**EXERCISE PROMPT:**
Skipping the images, transcribe each record below as it is.

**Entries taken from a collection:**
Content starts

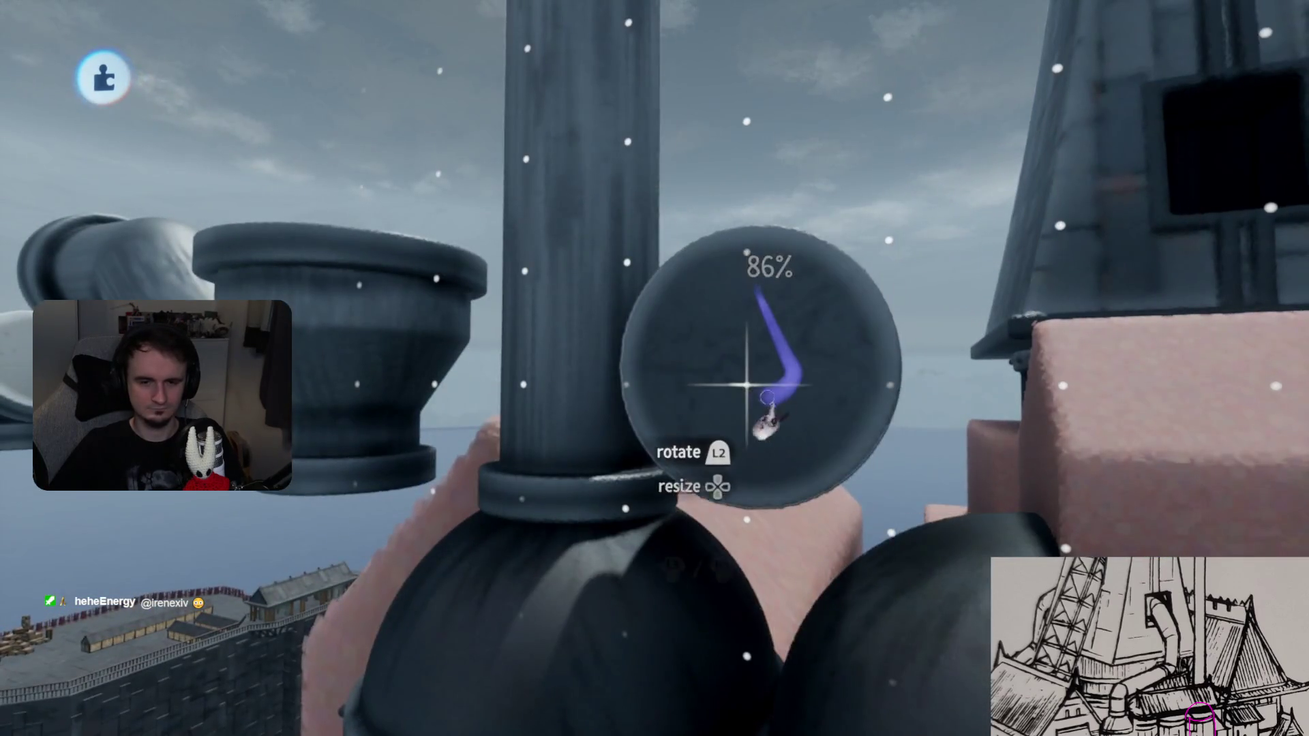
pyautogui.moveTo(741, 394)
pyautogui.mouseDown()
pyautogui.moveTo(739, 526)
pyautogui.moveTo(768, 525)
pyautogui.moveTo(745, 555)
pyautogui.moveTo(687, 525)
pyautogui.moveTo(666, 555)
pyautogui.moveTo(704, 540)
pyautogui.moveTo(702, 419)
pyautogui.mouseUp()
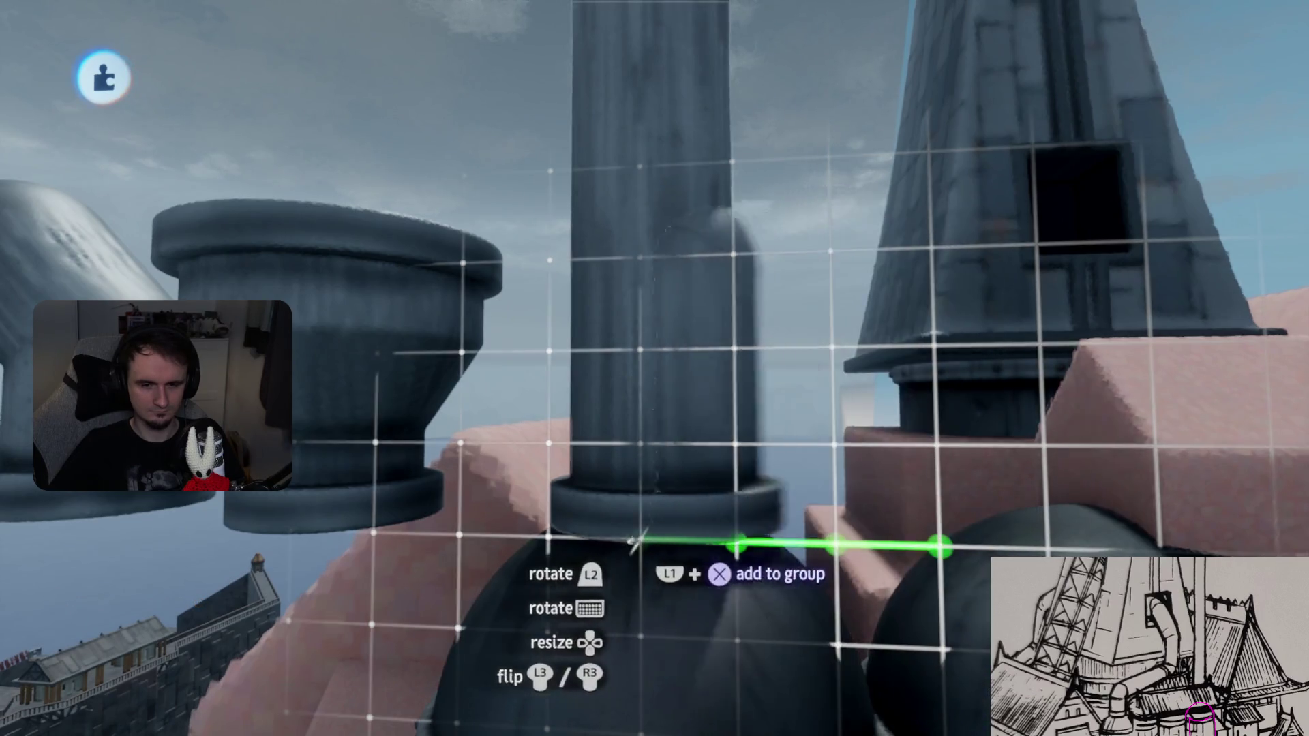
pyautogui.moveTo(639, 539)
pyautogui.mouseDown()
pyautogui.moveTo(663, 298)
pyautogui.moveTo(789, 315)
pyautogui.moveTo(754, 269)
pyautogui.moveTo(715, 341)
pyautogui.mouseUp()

Content ends

**EXERCISE ANSWER:**
pyautogui.moveTo(741, 394)
pyautogui.mouseDown()
pyautogui.moveTo(739, 526)
pyautogui.moveTo(768, 525)
pyautogui.moveTo(745, 555)
pyautogui.moveTo(687, 525)
pyautogui.moveTo(666, 555)
pyautogui.moveTo(704, 540)
pyautogui.moveTo(702, 419)
pyautogui.mouseUp()
pyautogui.moveTo(639, 539)
pyautogui.mouseDown()
pyautogui.moveTo(663, 298)
pyautogui.moveTo(789, 315)
pyautogui.moveTo(754, 269)
pyautogui.moveTo(715, 341)
pyautogui.mouseUp()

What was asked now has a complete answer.